FIG. 7 of the accompanying drawings shows a conventional CMP apparatus. As shown in FIG. 7, the conventional CMP apparatus comprises: a pair of storage devices 100a, 100b for storing workpieces; a pair of polishing units 106a, 106b each having a turntable 102 and a top ring 104; a plurality of cleaning devices 108a-108d for cleaning and drying the workpieces which have been polished by the polishing units 106a, 106b; a delivery device 110 for delivering workpieces between the storage devices 100a, 100b, the polishing units 106a, 106b, and the cleaning devices 108a-108d; and a pair of reversing devices 112a, 112b for reversing an orientation of each of the workpieces. The components of the polishing apparatus are arranged in a chamber defined by a frame in the form of a rectangular parallelepiped. The components are arranged in view of an overall flow of the processing operation and the direction in which workpieces are delivered. The components are enclosed by a single cover forming a chamber which is air-conditioned such that air flows downwardly in the chamber.
Since the polishing apparatus shown in FIG. 7 has two polishing units, it can be used to polish compound semiconductor wafers in multiple stages using different abrasive solutions while preventing compound semiconductor wafers from being contaminated by an abrasive solution used in a previous stage. Consequently, a reduction in the quality and yield of polished semiconductor wafers is avoided. If the polishing apparatus shown in FIG. 7 is used to polish semiconductor wafers in a single stage, then semiconductor wafers may be polished simultaneously by the two polishing units, thereby increasing throughput.

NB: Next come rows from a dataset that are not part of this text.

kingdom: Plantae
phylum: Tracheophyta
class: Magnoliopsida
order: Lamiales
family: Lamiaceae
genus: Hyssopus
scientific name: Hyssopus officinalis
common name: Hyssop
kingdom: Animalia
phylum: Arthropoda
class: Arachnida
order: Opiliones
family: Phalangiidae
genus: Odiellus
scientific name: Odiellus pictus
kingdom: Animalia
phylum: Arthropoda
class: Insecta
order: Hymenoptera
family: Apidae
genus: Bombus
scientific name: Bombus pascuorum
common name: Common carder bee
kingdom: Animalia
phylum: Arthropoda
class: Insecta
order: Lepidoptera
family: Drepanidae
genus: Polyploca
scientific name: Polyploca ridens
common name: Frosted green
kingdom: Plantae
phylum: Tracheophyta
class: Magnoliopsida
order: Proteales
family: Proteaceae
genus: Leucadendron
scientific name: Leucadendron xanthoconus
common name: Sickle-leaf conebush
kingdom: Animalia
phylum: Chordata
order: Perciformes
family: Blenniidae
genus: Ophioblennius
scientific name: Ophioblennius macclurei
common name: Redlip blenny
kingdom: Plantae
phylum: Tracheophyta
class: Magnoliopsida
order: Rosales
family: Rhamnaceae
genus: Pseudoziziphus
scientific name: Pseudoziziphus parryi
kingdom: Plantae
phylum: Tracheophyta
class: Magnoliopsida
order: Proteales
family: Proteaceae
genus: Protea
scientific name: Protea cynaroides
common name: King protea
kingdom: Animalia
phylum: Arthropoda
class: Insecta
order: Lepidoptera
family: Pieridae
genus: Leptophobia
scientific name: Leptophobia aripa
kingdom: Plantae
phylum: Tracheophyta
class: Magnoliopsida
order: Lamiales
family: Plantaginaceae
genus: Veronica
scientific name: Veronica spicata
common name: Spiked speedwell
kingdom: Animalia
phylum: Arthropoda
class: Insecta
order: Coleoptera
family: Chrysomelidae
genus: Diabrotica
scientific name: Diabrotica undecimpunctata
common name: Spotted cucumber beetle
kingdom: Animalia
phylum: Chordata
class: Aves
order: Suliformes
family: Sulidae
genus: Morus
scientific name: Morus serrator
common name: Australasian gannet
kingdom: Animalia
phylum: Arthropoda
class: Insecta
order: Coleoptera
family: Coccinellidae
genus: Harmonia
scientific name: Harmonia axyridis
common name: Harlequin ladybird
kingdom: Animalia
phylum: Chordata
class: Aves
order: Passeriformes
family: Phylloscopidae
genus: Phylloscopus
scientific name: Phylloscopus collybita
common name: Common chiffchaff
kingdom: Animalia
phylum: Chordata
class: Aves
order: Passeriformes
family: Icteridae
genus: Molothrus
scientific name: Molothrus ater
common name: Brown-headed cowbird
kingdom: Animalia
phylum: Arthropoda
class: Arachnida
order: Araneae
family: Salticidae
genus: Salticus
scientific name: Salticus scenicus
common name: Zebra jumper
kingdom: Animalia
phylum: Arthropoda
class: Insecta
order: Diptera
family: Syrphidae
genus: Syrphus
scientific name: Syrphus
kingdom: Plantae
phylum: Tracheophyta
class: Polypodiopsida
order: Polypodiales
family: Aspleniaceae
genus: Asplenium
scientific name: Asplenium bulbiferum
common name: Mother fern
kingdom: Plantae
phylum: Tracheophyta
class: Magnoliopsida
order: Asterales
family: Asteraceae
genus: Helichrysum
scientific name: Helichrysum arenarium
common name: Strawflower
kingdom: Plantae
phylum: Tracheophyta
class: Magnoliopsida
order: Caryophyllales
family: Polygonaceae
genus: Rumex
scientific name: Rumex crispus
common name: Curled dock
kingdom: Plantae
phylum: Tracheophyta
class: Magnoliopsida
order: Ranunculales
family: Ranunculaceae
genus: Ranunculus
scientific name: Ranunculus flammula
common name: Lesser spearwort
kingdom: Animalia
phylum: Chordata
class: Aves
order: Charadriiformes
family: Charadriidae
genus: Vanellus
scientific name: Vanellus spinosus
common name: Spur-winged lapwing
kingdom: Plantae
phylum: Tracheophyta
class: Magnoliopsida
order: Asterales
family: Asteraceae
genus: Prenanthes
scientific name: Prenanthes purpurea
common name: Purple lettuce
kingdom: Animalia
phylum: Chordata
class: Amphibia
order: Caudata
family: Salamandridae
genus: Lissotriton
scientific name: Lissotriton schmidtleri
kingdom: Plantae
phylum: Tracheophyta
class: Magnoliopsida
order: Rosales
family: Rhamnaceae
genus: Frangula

In the conventional polishing apparatus, the various components are accommodated in one chamber. Therefore, air may flow between a polishing process having a relatively low requirement for clean air and a final cleaning process having a relatively high requirements for clean air. For example, small particles which may comprise splashed abrasive solution and removed wafer material tend to flow from a polishing unit to a cleaning device, contaminating the cleaning device. Furthermore, because those semiconductor wafers which have been polished, cleaned, and dried are delivered to the storage devices 100a, 100b by the delivery device 110, when the delivery device 110 is contaminated, then the semiconductor wafers that are carried by the delivery device 110 are also contaminated. If the requirement for clean air in the chamber as a whole must be increased in order to avoid undesirable contamination, then the air-conditioning unit used needs to have an increased capability. This results in an increase in the cost of the facility and the operation cost. One solution would be to partition the various different processes into compartments. However, the partitioned processes could not easily be accessed by human operators so that it would become difficult to inspect and service the components in the compartments.